Elephants in Our Yard
When her father dies unexpectedly, the young narrator of Elephants in Our Yard finds her life thrown into disarray. As a member of a Turkish Kosovar family now living in Switzerland, she feels unwelcome in her adopted homeland and struggles to fit in and make connections with others. Aimless and adrift, she spends a year living in a state of uncertainty, fitfully attending lectures at the university, taking long train rides, and returning to places from her previous life in Prizren. Memories of her idyllic childhood in this old Ottoman city, from which she emigrated with her family at the age of ten, force their way into the present.
But the world of her childhood no longer exists, and she realizes that she, too, has changed. As she tries to find a place for herself in her new country and becomes fluent in her adopted language, she becomes increasingly more estranged from her mother with every new word of German she speaks.
Elephants in Our Yard is a poignant first novel about a life marked by migration and alienation, sadness and loss, but also by hope and new beginnings.

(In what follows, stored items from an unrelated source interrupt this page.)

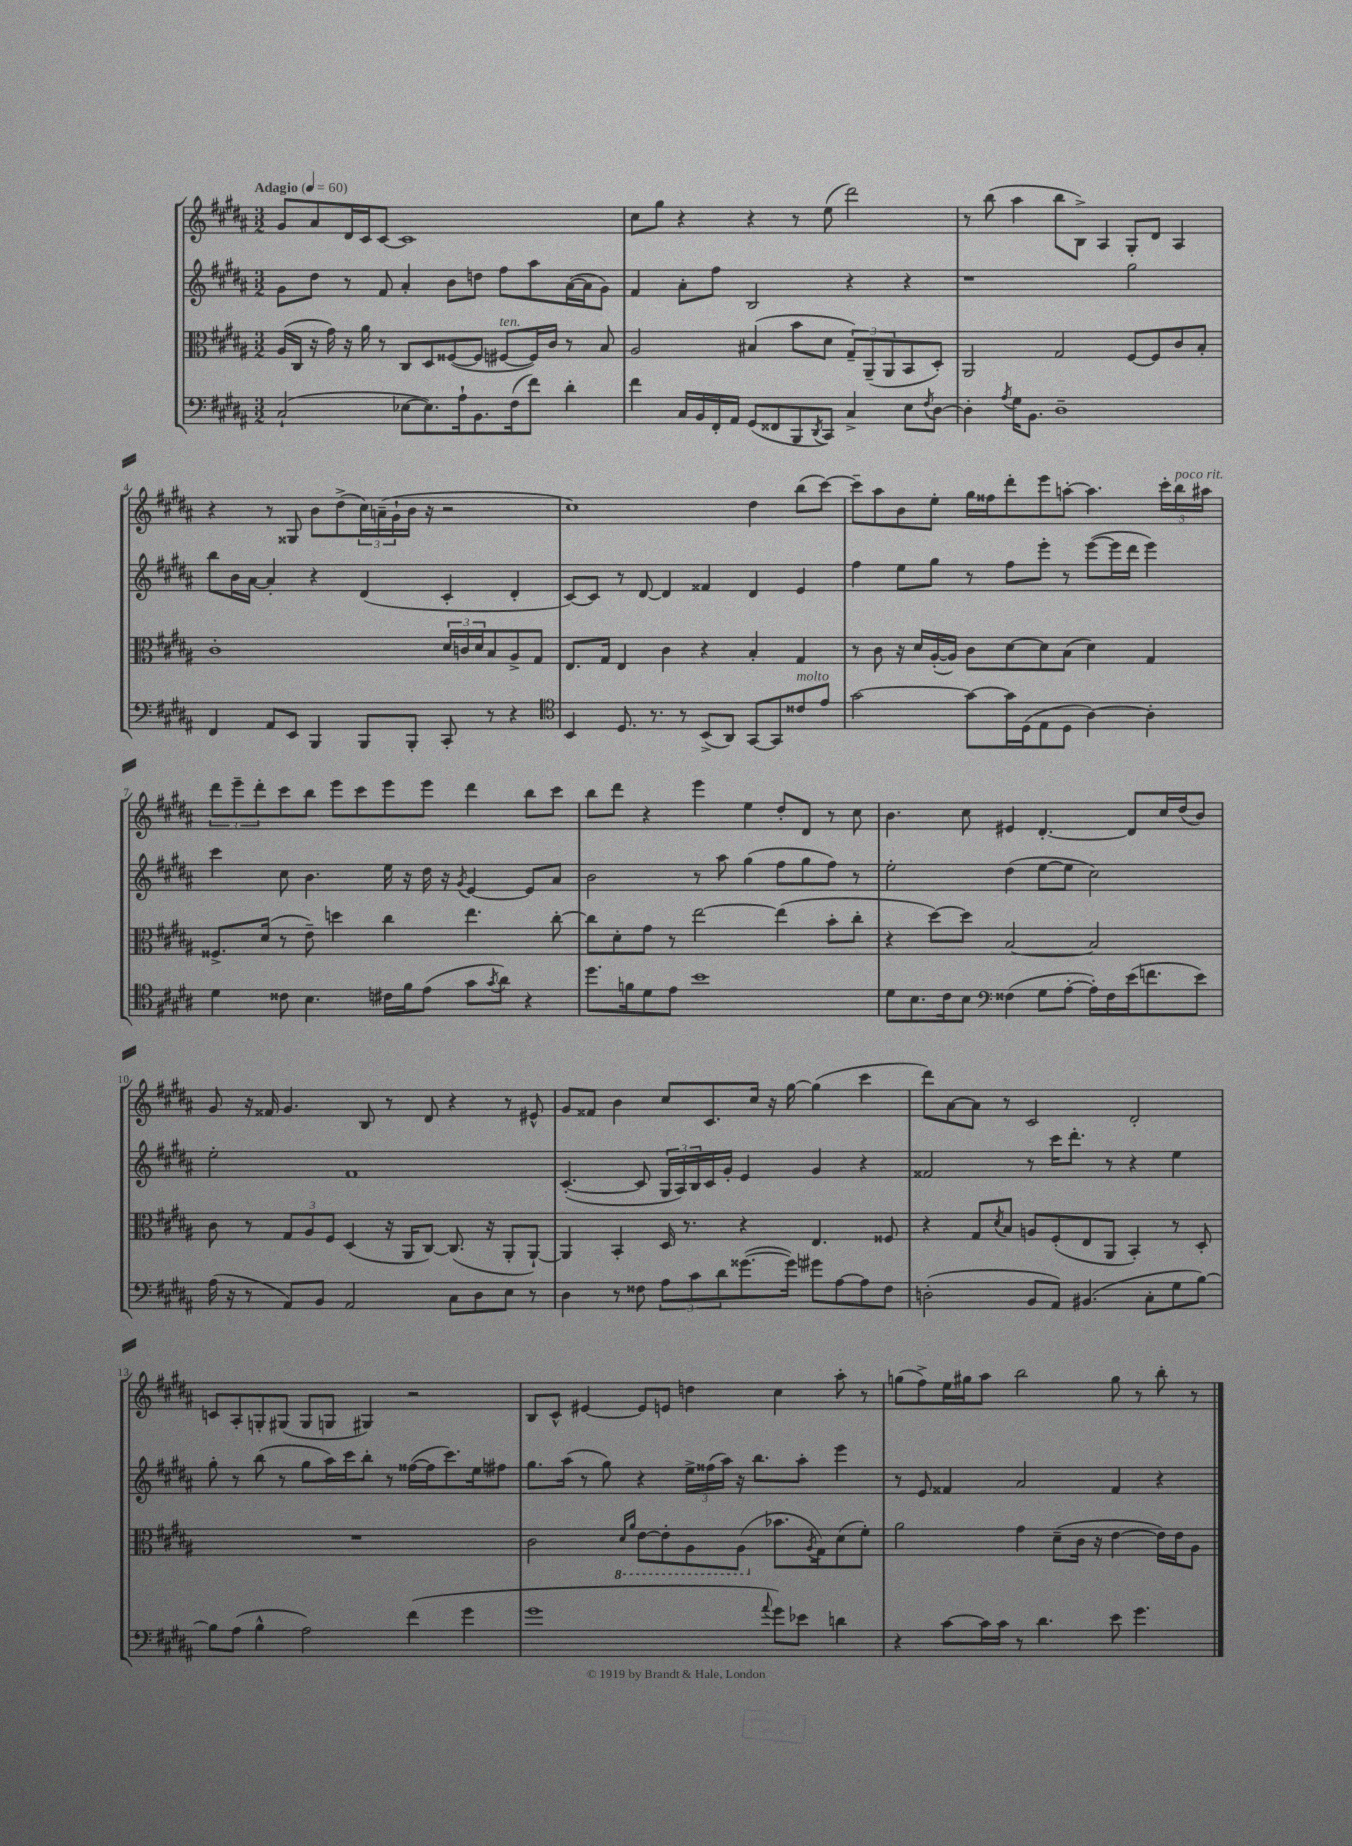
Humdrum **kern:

**kern	**kern	**kern	**kern
*staff4	*staff3	*staff2	*staff1
*clefF4	*clefC3	*clefG2	*clefG2
*k[f#c#g#d#a#]	*k[f#c#g#d#a#]	*k[f#c#g#d#a#]	*k[f#c#g#d#a#]
*M3/2	*M3/2	*M3/2	*M3/2
*MM60	*MM60	*MM60	*MM60
(2C#`	(16A#	8g#	8g#
.	16C#	.	.
.	16r	8dd#	8a#
.	16g#)	.	.
.	16r	8r	16d#
.	16a#	.	16c#
.	8r	8f#	[8c#
[8E-	8C#	4a#'	1c#]
8.E-])	8D#	.	.
.	([8F##	8b	.
16A#`	.	.	.
8.BB	8F##]	8dd	.
.	[8F#	8ff#	.
(16F#	.	.	.
8f#)	16F#])	8aa#	.
.	16c#	.	.
4d#'	8r	([16a#	.
.	.	16a#]	.
.	8B	8g#)	.
=	=	=	=
4f#	2A#	4f#	8cc#
.	.	.	8gg#
16C#	.	8a#'	4r
16BB	.	.	.
16FF#'	.	8ff#	.
16AA#	.	.	.
(8GG#	(4B#	2B	4r
8FF##	.	.	.
8BBB	8b	.	8r
8qDD#	.	.	.
8CC#)	8d#	.	(8ee
4C#^	12G#~)	4r	2ddd#)
.	(12AA#~	.	.
.	12AA#	.	.
8E	8BB	4r	.
8qF#	.	.	.
[8D#	8D#')	.	.
=	=	=	=
4D#']	2AA#	1r	8r
.	.	.	(8bb
8qA#	.	.	.
16G#	.	.	4aa#
8.BB	.	.	.
1D#~	2G#	.	8bb
.	.	.	8B^)
.	.	.	4A#
.	[8F#	2gg#	8G#'
.	8F#]	.	8d#
.	8c#	.	4A#
.	8B'	.	.
=	=	=	=
4FF#	1c#'	8bb	4r
.	.	16b	.
.	.	[16a#	.
8AA#	.	4a#']	8r
8EE	.	.	8G##
4BBB	.	4r	8b
.	.	.	(8dd#^
8BBB	.	(4d#	24cc#)
.	.	.	(24a~
.	.	.	24g#`
8BBB'	.	.	16b
.	.	.	16r
8CC#'	24d#	4c#'	2r
.	24c	.	.
.	24d#	.	.
8r	8B	.	.
4r	8A#^	4d#'	.
.	8G#	.	.
=	=	=	=
*clefC4	*	*	*
4BB	8.E	[8c#)	1cc#)
.	.	8c#]	.
.	16G#	.	.
8.D#	4E	8r	.
.	.	[8d#	.
8.r	.	.	.
.	4c#	4d#]	.
8r	.	.	.
(8BB^	4r	4f##	.
8AA#)	.	.	.
[8GG#	4B'	4d#	4dd#
8GG#]	.	.	.
8c##	4G#	4e	(8bb
8e	.	.	[8ccc#)
=	=	=	=
[2g#	8r	4ff#	8ccc#~]
.	8c#	.	8aa#
.	16r	8ee	8b
.	16d#	.	.
.	([16A#'	8gg#	8ee'
.	16A#])	.	.
8g#_	8c#	8r	16gg#
.	.	.	16ff##
16g#]	[8d#	8ff#	8ddd#'
(16D#	.	.	.
8E	8d#]	8eee'	8eee
8D#	(8B	8r	[8aa'
[4A#)	4d#)	([8eee	4.aa]
.	.	16eee]	.
.	.	16ddd#	.
4A#']	4G#	4eee)	.
.	.	.	24ccc#'
.	.	.	24bb
.	.	.	24aa#
=	=	=	=
4d#	8.F##^	4ccc#	12ddd#
.	.	.	12eee~
.	.	.	12ddd#'
.	(16d#	.	.
8c##	8r	8cc#	8ccc#
4.B	8e~)	4.b	8bb
.	4dd	.	8eee
.	.	.	8ccc#
16c#	4cc#	16ee	8eee
16f#	.	16r	.
(8e	.	16dd#	8eee
.	.	16r	.
.	.	8qg#	.
8g#	4.ee	[4e	4ddd#
8qg#	.	.	.
8a#)	.	.	.
4r	.	8e]	8bb
.	[8cc#'	8a#	8ccc#
=	=	=	=
8.dd#	8cc#]	2b	8bb
.	8d#'	.	8ddd#
16f	.	.	.
8d#	8g#	.	4r
8e	8r	.	.
1b	[2ee	8r	4eee
.	.	8aa#	.
.	.	(4gg#	4ee
.	(4ee]	8ff#	8dd#'
.	.	8gg#	8d#
.	8b'	8ff#)	8r
.	8cc#'	8r	8cc#
=	=	=	=
8d#	4r	2ee'	4.b
8.B	.	.	.
.	[8dd#)	.	.
16c#	.	.	.
8B	8dd#]	.	8cc#
*clefF4	*	*	*
(4F##	[2B	(4dd#	4e#
8G#	.	[8ee	[4.d#'
[8A#'	.	8ee]	.
16A#'])	2B]	2cc#)	.
16F##	.	.	.
(16e	.	.	8d#]
8.f	.	.	.
.	.	.	16cc#
.	.	.	(16dd#
8e)	.	.	8b)
=	=	=	=
(16A#	8c#	2ee'	8g#
16r	.	.	.
8r	8r	.	16r
.	.	.	16f##
8AA#)	12G#	.	4.g#
.	12A#	.	.
8BB	.	.	.
.	12F#	.	.
2AA#	(4D#	1f#	.
.	.	.	8B
.	16r	.	8r
.	16AA#	.	.
.	[8C#)	.	8d#
8C#	(8.C#]	.	4r
8D#	.	.	.
.	16r	.	.
8E	8AA#'	.	8r
8r	[8AA#`)	.	8e#^^
=	=	=	=
4D#	4AA#]	([4.c#'	8g#
.	.	.	8f##
8r	4BB'	.	4b
8F##	.	8c#]	.
12A#	16D#	24G#	8cc#
.	.	24A#)	.
.	8.r	.	.
12c#	.	24B	.
.	.	16c#	8.c#
12d#	.	.	.
.	.	16g#'	.
([8.g##	4r	4e	.
.	.	.	16cc#
.	.	.	16r
16g##])	.	.	[16gg#
8g#	4.E	4g#	(4gg#]
[8A#	.	.	.
8A#]	.	4r	4ccc#
8F##	8F##	.	.
=	=	=	=
(2D'	4r	2f##	8ddd#)
.	.	.	[8a#
.	8G#	.	8a#]
.	8qd#	.	.
.	8B	.	8r
8BB	8A	8r	2c#
8AA#)	(8F#'	16ccc#	.
.	.	8.ddd#'	.
(4.BB#	8E	.	.
.	8AA#	8r	.
.	4BB')	4r	2d#'
8C#'	.	.	.
8G#	8r	4ee	.
[8B)	8D#'	.	.
=	=	=	=
8B]	1.r	8gg#'	8c
(8A#	.	8r	8A#'
4B^^	.	(8bb	8G'
.	.	8r	(8G#
2A#)	.	8gg#	8G#
.	.	16aa#)	8G
.	.	16ccc#	.
.	.	8bb'	4G#)
.	.	8r	.
(4f#	.	([16ff##	2r
.	.	16ff##]	.
.	.	8.ccc#)	.
4g#	.	.	.
.	.	16ee	.
.	.	8ff#	.
=	=	=	=
1g#	2c#	8.gg#	8B
.	.	.	8c#^^
.	.	(16aa#	.
.	.	8r	[4e#
.	.	8gg#)	.
.	16qqD#	.	.
.	16qqA#	.	.
.	[8E	4r	8e#]
.	8E']	.	8e
.	8AA#	24ee^	4dd
.	.	(24ff##	.
.	.	24aa#)	.
.	(8AA#	16r	.
.	.	8.bb	.
8qqa#	.	.	.
8g#)	8.b-	.	4cc#
8e-	.	8aa#'	.
.	8qA#	.	.
.	16G#)	.	.
4d	(8d#	4eee	8aa#'
.	8f#')	.	8r
=	=	=	=
4r	2a#	8r	(8gg
.	.	8e	8ff#^)
[8c#	.	4f##	16ee
.	.	.	16gg#
16c#]	.	.	8aa#
16c#	.	.	.
8r	4g#	2a#	2bb
4.d#	.	.	.
.	(8d#~	.	.
.	16c#	.	.
.	16r	.	.
8e	[4e	4f##	8gg#
4.g#	.	.	8r
.	16e])	4r	8bb'
.	16e	.	.
.	8A#	.	8r
==	==	==	==
*-	*-	*-	*-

Praise for the German language edition
“[Kureyshi] has succeeded in using autobiographical set pieces to write an accessible, highly topical novel that strikes a balance between restrained language and lush, poetic storytelling.” Neue Zürcher Zeitung
“Meral Kureyshi’s literary treatment of her migration story goes far beyond the description of an individual fate. In a dense prose with strong imagery, which completely refrains from accusatory or lachrymose tones, she cleverly reflects on the expulsion from her childhood language and the appropriation of her new ‘mother tongue.’ In this new language, she has achieved an exceedingly remarkable feat.” Der Bund
Shortlisted for the 2015 Swiss Book Prize
About the Author
Meral Kureyshi was born in 1983 in Prizren in the former Yugoslavia, where her family belonged to the Turkish-speaking minority. She immigrated to Switzerland with her family in 1992 and now lives in Bern. She has studied German literature at the Swiss Literature Institute in Biel, founded a poetry workshop for children, and now works as a freelance writer. Her first novel, Elephants in Our Yard, was nominated for the Swiss Book Prize in 2015, won several awards, and has been translated into many languages. Her second novel, Fünf Jahreszeiten, was published in 2020, and was awarded «Das zweite Buch» prize by the Marianne and Curt Dienemann Foundation.
About the Translator
Bob Cantrick grew up in the United States and attended the University of Rochester, NY, and the Johannes Gutenberg University in Mainz, earning a BA degree in German. He did graduate work at the universities of Cologne and Bonn on a fellowship, then continued studies in Germanic languages and literature at Indiana University (Bloomington) on a teaching assistantship. Among many other things, he worked as a freelance translator, in-house translator and editor, and legal secretary-translator. In recent years he concentrated on literary translation. In 2016 he was one of the winners of the New Books in German Translation Competition, and in 2017 he won second prize in the John Dryden Translation Competition for his translation of the first part of Mario and the Magician by Thomas Mann, published in the June 2018 issue of Contemporary Critical Studies. In 2018 he was one of the featured translators at the Festival Neue Literatur in New York City. He also translated The Pope’s Left Hand by Friedrich Christian Delius, which was published by Noumena Press in 2019. He died in November 2020.